Under Linux, a file can have zero, one, or more directory entries (a.k.a. hard links). It's not possible to remove files, only directory entries can be removed. The kernel removes the file automatically once two conditions are fulfilled:

1. No directory entries point to the file.
2. No processes have the file opened.

In fact, under Linux the /proc filesystem allows it to get the contents of an open file back even if it has no directory entries outside of /proc.

I hate the finnish keyboard layout

[jahalme]

Typing the tilde character on a finnish keyboard is just plain stupid. You have to first hold AltGr and press a key to the left to enter, underneath backspace, then release both keys and press space. Insanity!

Ok, I've just finished installing Linux on a fresh hard drive and have spent a few hours editing stuff in /etc using my favourite editor joe. The editor creates backup files everytime it overwrites a file, naming them as the original filename with a tilde appended. I wanted to quickly remove all the backup files so I typed

rm -f *~

But curses, my caffeine-overloaded fingers were too quick to hit that spacebar and I ended up with

rm -f * ~

AARGH! There goes BOTH /etc AND root's home directory. Damn you whoever came up with the finnish keyboard layout!

NTFS is much slower then EXT3 ???

[ltwally]

In his conclusion Jonathan claims that EXT3 is faster than NTFS ...

"NTFS is much slower then EXT3"

I believe he is wrong. Firstly, everyone knows how dogg slow EXT3 is at just about everything. ;) ... But more importantly I notice that he seems to be doing all the work from a windowed command prompt. Normally you wouldn't see that as a problem... however, I have noticed on several occasions that when text is rapidly scrolling accross the screen, the command prompt hogs the CPU -- to the point of dragging out whatever operation you're doing to several times the necessary length of time.

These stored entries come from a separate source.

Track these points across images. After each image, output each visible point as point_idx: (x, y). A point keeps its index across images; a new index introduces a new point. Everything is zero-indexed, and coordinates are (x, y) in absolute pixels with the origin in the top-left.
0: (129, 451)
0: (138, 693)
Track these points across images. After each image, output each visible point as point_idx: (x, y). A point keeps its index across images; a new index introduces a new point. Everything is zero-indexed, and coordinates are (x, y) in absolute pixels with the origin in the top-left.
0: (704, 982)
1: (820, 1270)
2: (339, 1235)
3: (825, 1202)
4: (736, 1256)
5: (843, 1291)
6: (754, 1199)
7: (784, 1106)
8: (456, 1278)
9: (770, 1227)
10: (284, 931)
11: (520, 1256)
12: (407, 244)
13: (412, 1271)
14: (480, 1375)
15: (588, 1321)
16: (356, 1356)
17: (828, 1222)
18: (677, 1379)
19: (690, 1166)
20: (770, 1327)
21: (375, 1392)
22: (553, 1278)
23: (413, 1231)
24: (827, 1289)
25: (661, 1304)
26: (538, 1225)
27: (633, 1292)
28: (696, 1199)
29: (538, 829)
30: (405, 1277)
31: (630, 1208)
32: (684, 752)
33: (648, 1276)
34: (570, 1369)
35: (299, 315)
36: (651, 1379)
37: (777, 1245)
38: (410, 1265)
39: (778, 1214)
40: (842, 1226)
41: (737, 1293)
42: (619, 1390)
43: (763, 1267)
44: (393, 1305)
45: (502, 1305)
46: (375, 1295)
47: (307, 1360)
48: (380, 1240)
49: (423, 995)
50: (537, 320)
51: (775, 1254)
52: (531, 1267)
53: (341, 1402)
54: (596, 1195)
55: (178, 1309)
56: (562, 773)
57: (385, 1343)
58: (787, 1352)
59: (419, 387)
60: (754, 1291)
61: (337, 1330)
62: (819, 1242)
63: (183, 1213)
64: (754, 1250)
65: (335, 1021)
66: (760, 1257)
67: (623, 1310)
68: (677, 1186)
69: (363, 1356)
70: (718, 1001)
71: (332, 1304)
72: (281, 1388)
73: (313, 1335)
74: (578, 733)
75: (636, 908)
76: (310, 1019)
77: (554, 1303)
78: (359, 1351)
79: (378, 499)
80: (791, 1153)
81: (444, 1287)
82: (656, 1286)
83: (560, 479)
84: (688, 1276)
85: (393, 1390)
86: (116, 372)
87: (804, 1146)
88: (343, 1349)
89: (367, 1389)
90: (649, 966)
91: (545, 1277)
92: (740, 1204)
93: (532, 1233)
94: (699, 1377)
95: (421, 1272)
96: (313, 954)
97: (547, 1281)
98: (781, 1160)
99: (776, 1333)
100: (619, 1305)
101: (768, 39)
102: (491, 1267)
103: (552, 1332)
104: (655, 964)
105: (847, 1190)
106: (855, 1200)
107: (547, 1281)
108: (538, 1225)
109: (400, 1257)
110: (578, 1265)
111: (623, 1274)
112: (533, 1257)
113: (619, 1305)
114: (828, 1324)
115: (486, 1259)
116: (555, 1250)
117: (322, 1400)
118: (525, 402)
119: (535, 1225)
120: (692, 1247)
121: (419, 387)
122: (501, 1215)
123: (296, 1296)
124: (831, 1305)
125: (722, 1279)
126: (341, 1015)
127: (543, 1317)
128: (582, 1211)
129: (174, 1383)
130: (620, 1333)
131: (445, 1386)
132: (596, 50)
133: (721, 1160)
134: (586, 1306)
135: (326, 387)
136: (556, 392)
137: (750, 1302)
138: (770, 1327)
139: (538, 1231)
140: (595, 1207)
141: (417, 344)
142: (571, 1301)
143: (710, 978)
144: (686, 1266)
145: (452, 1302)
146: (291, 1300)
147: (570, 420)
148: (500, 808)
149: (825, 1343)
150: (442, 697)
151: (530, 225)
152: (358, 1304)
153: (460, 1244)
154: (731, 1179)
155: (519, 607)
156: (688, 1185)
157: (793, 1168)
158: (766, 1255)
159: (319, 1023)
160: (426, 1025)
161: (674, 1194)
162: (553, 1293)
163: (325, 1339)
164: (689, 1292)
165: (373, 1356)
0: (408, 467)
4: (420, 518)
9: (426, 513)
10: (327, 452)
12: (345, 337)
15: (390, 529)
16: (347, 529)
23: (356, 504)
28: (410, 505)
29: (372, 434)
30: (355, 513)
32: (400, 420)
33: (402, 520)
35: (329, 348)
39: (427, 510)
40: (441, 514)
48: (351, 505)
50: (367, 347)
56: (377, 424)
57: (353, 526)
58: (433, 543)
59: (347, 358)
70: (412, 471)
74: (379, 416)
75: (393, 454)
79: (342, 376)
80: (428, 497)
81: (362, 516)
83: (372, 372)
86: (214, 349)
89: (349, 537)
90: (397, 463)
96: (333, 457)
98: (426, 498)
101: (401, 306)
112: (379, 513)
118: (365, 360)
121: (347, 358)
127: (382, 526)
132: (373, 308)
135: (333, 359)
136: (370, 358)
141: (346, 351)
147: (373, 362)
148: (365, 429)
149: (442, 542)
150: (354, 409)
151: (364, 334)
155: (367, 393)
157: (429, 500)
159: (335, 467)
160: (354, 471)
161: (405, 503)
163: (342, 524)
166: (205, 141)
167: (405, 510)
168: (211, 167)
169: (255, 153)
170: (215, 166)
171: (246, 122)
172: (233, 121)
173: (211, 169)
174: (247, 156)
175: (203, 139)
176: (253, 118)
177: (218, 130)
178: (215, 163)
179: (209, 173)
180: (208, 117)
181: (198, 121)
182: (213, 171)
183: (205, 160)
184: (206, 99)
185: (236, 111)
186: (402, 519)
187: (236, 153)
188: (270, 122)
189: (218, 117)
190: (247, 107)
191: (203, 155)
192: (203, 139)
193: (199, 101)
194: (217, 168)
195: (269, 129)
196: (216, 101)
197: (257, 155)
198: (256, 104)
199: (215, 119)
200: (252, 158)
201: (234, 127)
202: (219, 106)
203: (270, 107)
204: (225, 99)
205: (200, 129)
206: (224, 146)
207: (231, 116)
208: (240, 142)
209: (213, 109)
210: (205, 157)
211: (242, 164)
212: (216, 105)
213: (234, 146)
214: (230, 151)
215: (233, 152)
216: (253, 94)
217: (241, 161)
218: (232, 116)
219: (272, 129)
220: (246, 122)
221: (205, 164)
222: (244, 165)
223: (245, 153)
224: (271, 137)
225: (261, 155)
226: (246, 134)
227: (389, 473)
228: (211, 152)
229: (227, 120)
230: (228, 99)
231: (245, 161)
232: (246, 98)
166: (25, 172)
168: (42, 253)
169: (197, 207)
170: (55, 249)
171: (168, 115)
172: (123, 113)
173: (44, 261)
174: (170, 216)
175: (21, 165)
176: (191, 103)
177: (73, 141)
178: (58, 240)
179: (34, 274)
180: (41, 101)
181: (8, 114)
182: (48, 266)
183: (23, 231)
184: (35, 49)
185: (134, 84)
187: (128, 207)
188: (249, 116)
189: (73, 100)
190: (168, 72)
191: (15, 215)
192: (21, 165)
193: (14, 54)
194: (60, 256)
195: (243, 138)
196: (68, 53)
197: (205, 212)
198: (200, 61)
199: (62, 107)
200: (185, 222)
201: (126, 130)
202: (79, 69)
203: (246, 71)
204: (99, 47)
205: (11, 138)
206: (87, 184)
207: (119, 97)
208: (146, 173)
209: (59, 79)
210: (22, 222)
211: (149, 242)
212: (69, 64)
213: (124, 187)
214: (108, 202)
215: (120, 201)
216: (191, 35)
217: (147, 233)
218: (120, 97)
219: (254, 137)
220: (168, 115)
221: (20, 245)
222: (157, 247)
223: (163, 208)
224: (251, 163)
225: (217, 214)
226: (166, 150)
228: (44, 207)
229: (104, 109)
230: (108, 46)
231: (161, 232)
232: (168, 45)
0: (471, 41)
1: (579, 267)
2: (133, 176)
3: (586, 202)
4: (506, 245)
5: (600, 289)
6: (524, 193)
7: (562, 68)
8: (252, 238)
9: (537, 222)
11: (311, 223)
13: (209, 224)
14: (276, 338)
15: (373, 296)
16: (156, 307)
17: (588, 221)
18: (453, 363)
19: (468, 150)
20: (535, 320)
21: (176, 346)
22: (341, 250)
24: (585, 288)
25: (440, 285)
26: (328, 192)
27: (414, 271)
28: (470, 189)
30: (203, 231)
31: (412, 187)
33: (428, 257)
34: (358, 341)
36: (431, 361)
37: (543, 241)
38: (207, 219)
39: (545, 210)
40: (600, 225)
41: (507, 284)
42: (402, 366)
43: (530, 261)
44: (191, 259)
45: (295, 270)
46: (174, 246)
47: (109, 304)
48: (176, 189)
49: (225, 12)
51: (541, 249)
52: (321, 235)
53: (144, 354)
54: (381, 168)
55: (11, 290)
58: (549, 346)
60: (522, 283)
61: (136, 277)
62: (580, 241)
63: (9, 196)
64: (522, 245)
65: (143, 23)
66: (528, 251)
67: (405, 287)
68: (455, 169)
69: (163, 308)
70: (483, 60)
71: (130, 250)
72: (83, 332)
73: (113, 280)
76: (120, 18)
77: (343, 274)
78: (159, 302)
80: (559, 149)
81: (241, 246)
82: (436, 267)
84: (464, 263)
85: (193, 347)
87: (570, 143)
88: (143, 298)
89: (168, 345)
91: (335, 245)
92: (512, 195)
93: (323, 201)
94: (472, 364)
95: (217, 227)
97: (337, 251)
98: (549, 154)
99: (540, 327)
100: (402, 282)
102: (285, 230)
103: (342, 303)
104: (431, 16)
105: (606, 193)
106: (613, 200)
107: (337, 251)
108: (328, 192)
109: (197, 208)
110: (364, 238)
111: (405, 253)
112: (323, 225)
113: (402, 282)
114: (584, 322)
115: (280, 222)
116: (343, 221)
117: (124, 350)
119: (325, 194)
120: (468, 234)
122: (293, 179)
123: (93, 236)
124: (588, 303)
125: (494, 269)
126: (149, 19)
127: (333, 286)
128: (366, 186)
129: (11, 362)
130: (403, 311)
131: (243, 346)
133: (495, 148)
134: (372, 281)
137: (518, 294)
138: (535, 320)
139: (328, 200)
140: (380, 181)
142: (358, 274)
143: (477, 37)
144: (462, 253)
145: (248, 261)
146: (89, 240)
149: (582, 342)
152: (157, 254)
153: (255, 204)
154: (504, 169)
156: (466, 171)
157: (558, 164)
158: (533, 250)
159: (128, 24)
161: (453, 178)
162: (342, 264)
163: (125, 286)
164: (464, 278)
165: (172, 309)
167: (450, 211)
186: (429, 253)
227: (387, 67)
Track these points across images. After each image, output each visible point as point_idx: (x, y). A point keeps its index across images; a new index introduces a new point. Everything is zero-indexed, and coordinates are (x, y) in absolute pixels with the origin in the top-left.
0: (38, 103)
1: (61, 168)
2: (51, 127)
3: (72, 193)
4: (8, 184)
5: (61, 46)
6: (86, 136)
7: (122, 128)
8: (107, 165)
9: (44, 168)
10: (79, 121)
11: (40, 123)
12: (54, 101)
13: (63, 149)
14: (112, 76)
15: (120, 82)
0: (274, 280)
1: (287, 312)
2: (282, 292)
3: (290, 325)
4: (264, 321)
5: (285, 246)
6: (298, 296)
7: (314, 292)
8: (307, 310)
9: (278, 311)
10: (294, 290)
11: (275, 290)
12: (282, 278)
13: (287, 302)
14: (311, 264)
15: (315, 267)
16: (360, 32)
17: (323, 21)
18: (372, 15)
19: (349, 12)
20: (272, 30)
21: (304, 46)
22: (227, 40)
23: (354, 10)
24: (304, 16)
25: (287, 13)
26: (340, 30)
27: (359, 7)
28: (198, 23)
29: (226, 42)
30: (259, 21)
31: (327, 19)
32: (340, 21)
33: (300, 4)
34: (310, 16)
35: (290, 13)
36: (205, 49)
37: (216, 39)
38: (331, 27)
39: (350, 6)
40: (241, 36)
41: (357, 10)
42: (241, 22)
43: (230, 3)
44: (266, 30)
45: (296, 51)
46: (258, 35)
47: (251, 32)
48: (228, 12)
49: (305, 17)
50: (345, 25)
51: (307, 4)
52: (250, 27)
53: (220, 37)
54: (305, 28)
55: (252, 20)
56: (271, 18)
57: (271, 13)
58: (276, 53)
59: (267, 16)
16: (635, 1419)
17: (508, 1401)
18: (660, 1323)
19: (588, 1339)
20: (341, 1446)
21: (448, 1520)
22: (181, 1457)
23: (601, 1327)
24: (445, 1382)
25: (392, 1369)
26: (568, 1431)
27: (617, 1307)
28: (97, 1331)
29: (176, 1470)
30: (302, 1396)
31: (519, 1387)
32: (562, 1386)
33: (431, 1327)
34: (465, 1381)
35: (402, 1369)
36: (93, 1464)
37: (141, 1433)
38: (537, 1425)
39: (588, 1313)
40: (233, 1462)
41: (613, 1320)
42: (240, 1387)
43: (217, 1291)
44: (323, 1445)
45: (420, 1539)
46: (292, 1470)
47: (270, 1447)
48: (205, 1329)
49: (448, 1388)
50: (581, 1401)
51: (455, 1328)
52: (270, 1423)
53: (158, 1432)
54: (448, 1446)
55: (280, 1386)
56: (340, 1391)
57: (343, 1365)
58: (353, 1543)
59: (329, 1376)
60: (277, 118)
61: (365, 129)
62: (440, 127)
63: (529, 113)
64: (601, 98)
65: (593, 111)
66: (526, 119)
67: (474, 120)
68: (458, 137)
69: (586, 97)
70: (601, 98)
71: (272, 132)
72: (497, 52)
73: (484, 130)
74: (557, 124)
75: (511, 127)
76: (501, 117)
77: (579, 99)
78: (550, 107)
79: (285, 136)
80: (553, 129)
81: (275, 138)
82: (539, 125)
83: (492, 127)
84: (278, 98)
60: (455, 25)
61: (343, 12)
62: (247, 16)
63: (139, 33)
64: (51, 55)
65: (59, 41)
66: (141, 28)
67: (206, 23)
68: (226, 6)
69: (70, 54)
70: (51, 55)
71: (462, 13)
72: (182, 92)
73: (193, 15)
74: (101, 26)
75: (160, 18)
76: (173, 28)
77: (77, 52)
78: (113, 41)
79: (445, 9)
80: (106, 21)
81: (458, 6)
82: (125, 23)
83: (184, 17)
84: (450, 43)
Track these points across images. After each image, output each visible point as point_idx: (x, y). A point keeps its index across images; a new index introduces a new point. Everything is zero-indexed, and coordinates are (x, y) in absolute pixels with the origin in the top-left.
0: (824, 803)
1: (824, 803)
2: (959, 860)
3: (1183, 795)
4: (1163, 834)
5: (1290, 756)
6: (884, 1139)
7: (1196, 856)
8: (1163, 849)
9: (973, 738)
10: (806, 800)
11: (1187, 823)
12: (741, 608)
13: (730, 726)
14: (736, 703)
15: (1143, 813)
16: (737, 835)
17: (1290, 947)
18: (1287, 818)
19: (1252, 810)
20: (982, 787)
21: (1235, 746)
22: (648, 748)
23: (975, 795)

There is an easy fix for this -- just don't have massive amounts of text scrolling through a windowed command prompt; minimize the window, pipe the text to a file, or even make the command prompt full screen. Any of the above tricks will dramatically speed things up, as the CPU is no longer spending large amounts of its time writing text to the screen.

If anyone out there is feeling adventurous (or insane), go ahead and try to replicate Jonathan's test -- only don't leave the command prompt in windowed mode. Minimize it or redirect the text. I'd bet you my ex-girlfriend's right arm that NTFS is suddenly as fast as, if not faster than, EXT3.